特許切れ問題から脱却する企業・大日本住友製薬の攻勢 前編9月26日のビジネスジャーナルに「製薬各社を悩ます特許切れ問題とは?」という記事が掲載されるなど、製薬業界の特許切れ=パテントクリフは業界外からも注目される関心事となりました。主力製品を失った製薬メーカーがいかにして売上増大を目指すのか。今回は「アムロジン」等の主力製品を失った大日本住友製薬の今に着目したいと思います。

大日本住友製薬といえば、古くから精神疾患領域に強みを持つ企業。あの太宰治や坂口安吾の小説には、たびたび同社製品の「ヒロポン」が出てきます。

同社では、近年、がん分野を成長戦略の一つに位置づけ、2012年には、オンコロジー領域で実績のあるボストン・バイオメディカル(米国)を買収しました。その結果誕生したのは、昨年の未来図MR「がん幹細胞を攻撃する、大日本住友製薬発の画期的新薬に寄せて」でご紹介した、癌の再発や転移の原因となるがん幹細胞を直接攻撃する画期的な抗がん剤。正式には「BBI608」と「BBI503」の2種がそれにあたります。

「BBI608およびBBI503は、米国子会社Boston Biomedical, Inc.が創製し、がん幹細胞(幹細胞様性質を有するがん細胞)の自己複製を阻害し、がん細胞に加え、がん幹細胞に対して細胞死を誘導する新しいメカニズムのファースト・イン・クラスの低分子経口剤です。がん幹細胞およびがん細胞の両方に作用するために、がん治療の課題である治療抵抗性、再発および転移に対する効果が期待されます(大日本住友製薬ホームページより)

世界的に注目が集まるこの新薬、かねてから一部メディアでは早くて2014年末に北米で承認申請すると噂されていました。また、この承認に伴い、「2014年中に、抗がん剤専任の大規模MR(医薬情報担当者)組織を編成する。(中略)最低でも200―300人規模になる模様」(日刊工業新聞)と報じられるように、MR体制の強化を進めてきました。
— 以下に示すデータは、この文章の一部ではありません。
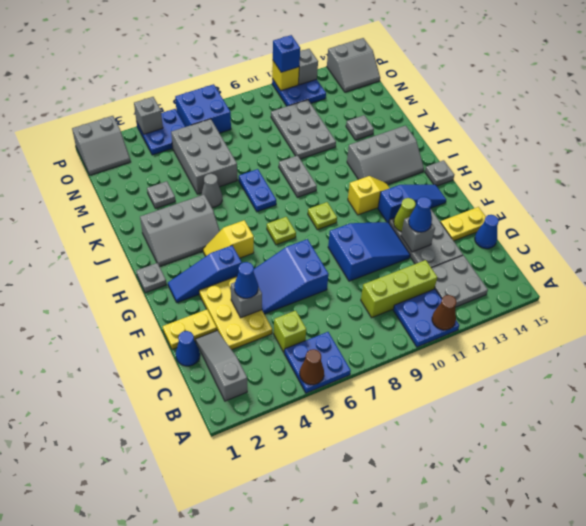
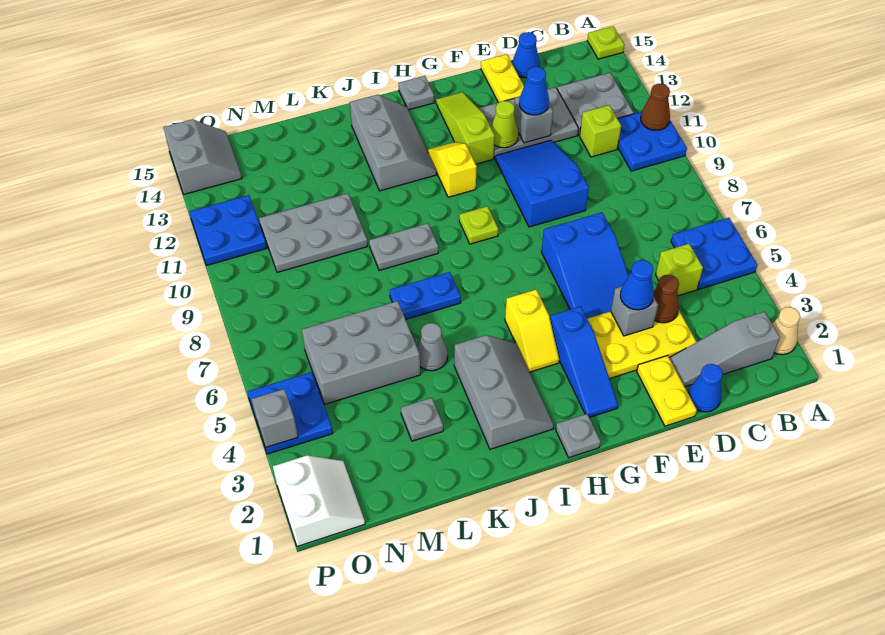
none -> tan 1x1 cone [772,307,800,355]
brown 1x1 cone [300,349,324,385] -> brown 1x1 cone moved to [654,275,679,323]
lime 1x3 brick [361,260,437,318] -> lime 1x1 brick [580,105,621,157]
blue 1x3 slope [378,185,446,222] -> lime 1x3 slope [436,92,495,164]
lime 1x1 plate [267,217,296,245] -> lime 1x1 plate moved to [587,26,624,59]
grey 1x1 plate [346,115,374,140] -> none
grey 2x2 slope [72,116,130,175] -> white 2x2 slope [273,455,365,546]
blue 2x2 brick [175,84,231,133] -> none
yellow 1x1 brick [272,61,299,91] -> none
blue 1x1 brick [273,35,300,72] -> none
grey 1x1 brick [299,49,318,85] -> none

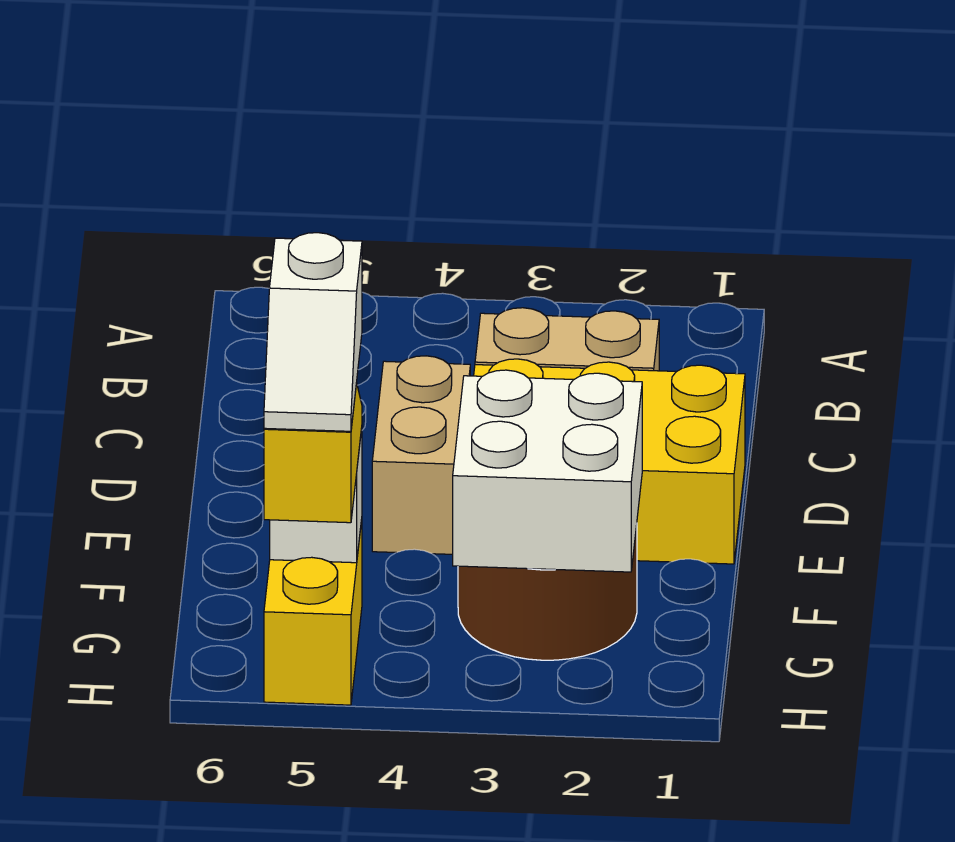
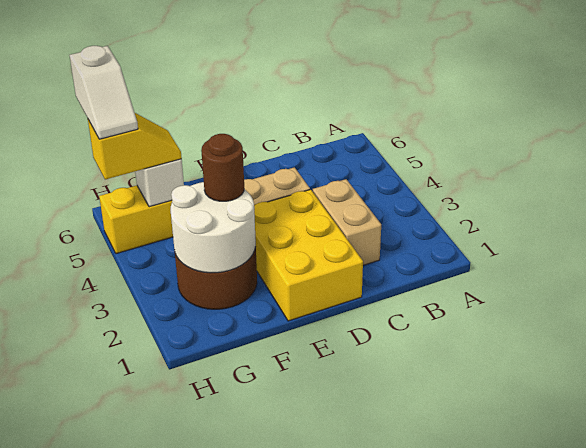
white 2x2 brick [453,370,642,572] -> white 2x2 round brick [171,182,256,273]
none -> brown 1x1 round brick [201,134,244,201]
white 1x2 slope [264,233,362,431] -> white 1x2 slope turned to [70,46,138,139]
ところが、2014年6月、同社はホームページ上でBBI608の第Ⅲ相国際共同治験の新規患者登録中止を発表。2014/5/23付の日本経済新聞には「大日本住友製薬、結腸直腸がん薬開発を事実上取りやめ」という見出しが躍り、「臨床試験を中止するのは、がんの再発や転移の原因となるがん幹細胞を直接攻撃する抗がん剤「BBI608」。世界で大規模な売り上げを見込める新薬候補と位置付け、2015年度にまず米国で販売する予定だった」と報じられました。こうした報道に一喜一憂したMR(医薬情報担当者)も多いのではと思いますが、実際のところ、BBI608の開発自体が取りやめになった訳ではない模様。

実際は結腸直腸がんを対象とした臨床試験で効果が得られなかっただけ。その他の様々な固形がんに対して第Ⅰ相~Ⅲ相まで複数の臨床試験を進めているとのことです。加えて、BBI608とは全く異なるメカニズムによってがん幹細胞へアタックするBBI503の臨床開発は、引き続き進められているそうです。一部では年間8億ドルの売上を目指すと噂され、がん治療に大きな変化を与えるであろう画期的な新薬です。両薬剤の今後を見守りたいところですね。